Dans une étude publiée par la revue Nature Climate Change, Jennifer Sheridan et David Bickford, ses principaux auteurs, affirment avoir déjà constaté un rapetissement de certaines espèces. En compilant les données déjà existantes, les deux scientifiques ont en effet observé que sur 85 espèces étudiées, une quarantaine ont vu leur taille diminuer au cours de ces 20 dernières années. Parmi elles, on recense des ours polaires, des cerfs, des mouettes, des tortues, des iguanes, des lézards ou encore des crapauds.

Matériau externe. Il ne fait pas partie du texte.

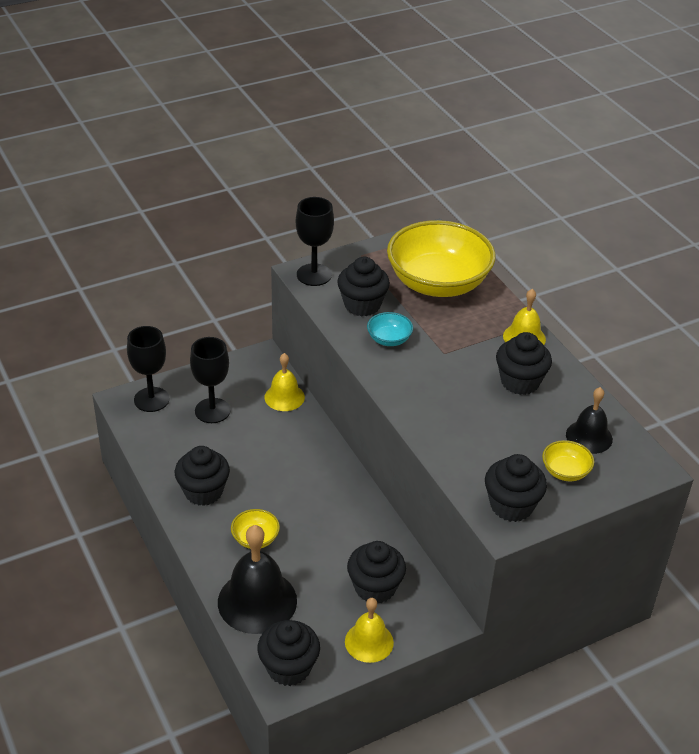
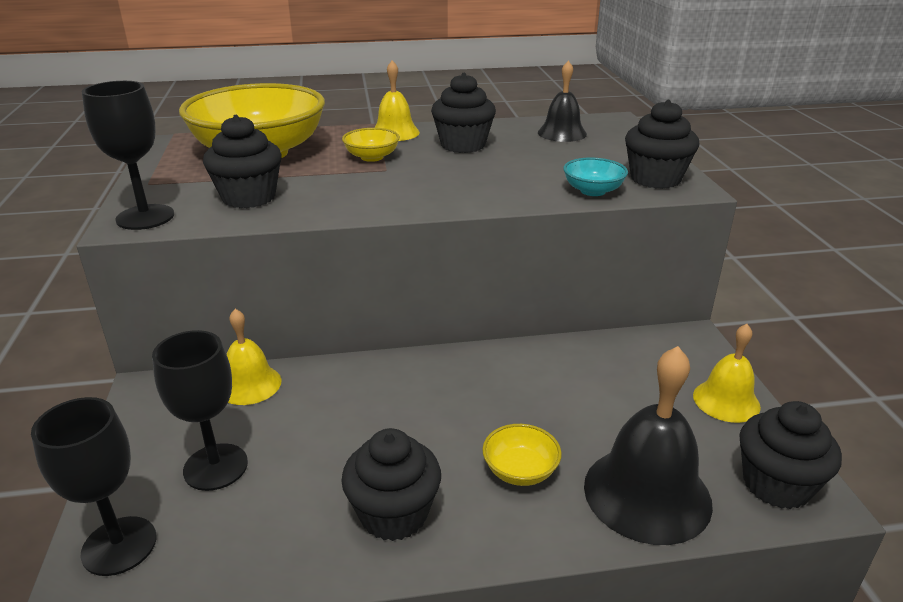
camera: 70 degrees left, 10 degrees down
black cupcake [347,541,406,603] -> none
turquoise bowl [367,312,413,346] -> turquoise bowl moved to [563,157,628,196]
yellow bowl [542,440,594,481] -> yellow bowl moved to [342,128,400,162]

Par la suite, les scientifiques ont mené diverses études en laboratoire sur des végétaux et des invertébrés pour étayer leur thèse. A chaque degré supplémentaire, dans l'air ou dans l'eau, la masse des pousses et des fruits de diverses variétés de plantes diminuait de 3 à 17 %. Le corps des invertébrés marins rapetissait de 0,5 à 4 %, celui des poissons de 6 à 22 %.
Un phénomène déjà observé sur le long terme
Et ce phénomène n'est pas une nouveauté ! Les auteurs se sont appuyés sur l'analyse des archives fossiles déjà existantes. Il y a 55,8 millions d'années, au passage du Paléocène à l'Eocène, la température de la Terre a augmenté de 6°C sur 20 000 ans. Or, d'après les données, certaines espèces comme les araignées, les guêpes, les fourmis ou les scarabées ont vu leur envergure diminuer de 50 à 75 %, tandis que les mammifères comme les écureuils et les rats étaient 40 % plus petits.

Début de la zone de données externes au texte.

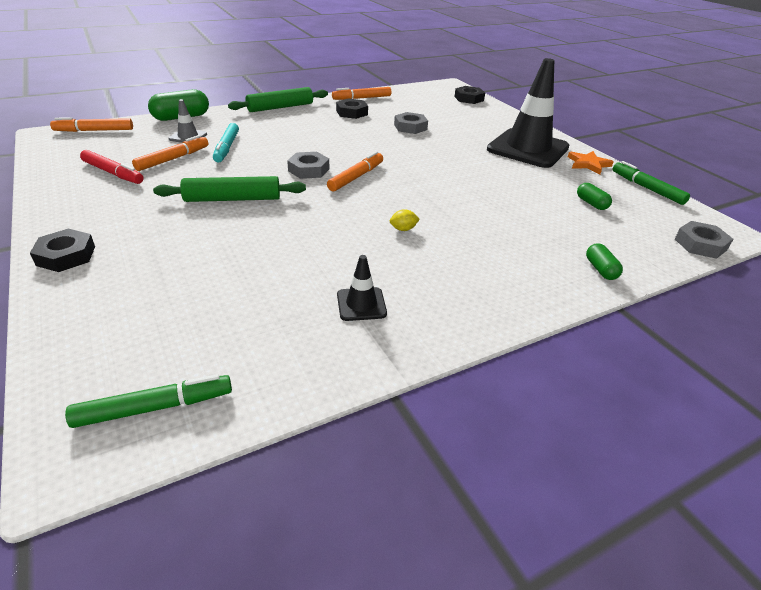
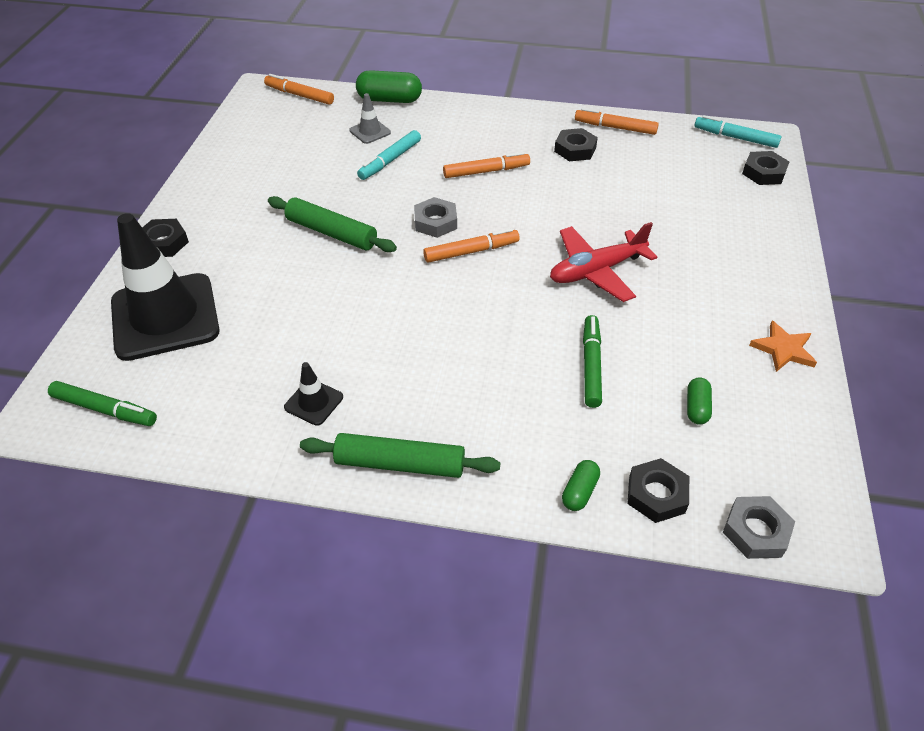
camera: 40 degrees right, 10 degrees up
red marker [80,150,143,184] -> none
orange marker [132,135,208,171] -> orange marker moved to [443,152,530,178]
green rolling pin [228,87,328,112] -> green rolling pin moved to [300,433,501,478]
yellow lemon [390,209,420,231] -> none
grey nut [394,112,428,134] -> none
black traffic cone [487,58,569,168] -> black traffic cone moved to [111,213,220,361]
green marker [613,161,690,205] -> green marker moved to [583,315,602,408]
none -> red plane [550,222,657,302]
none -> black nut [627,458,689,523]
none -> turquoise marker [694,115,781,148]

"Les études montrent qu'à chaque degré supplémentaire, la taille des corps des invertébrés marins diminue de 0,5 à 4%, celle des poissons de 6 à 22 %, celles des coléoptères de 1 à 3% et de 14% pour les urodèles". Des travaux ont montré des impacts similaires sur les mammifères et certains amphibiens.
Et l'homme dans tout ça ? Les conséquences du changement climatique sur sa taille, dont la tendance actuelle est plutôt à l'augmentation, ne sont pas directement évoquées dans l'étude. Mais si certaines espèces peuvent échapper à la tendance générale, ce rapetissement pourrait se faire ressentir dans nos assiettes. En effet, cela induirait une baisse des rendements agricoles et de la disponibilité des sources de protéines.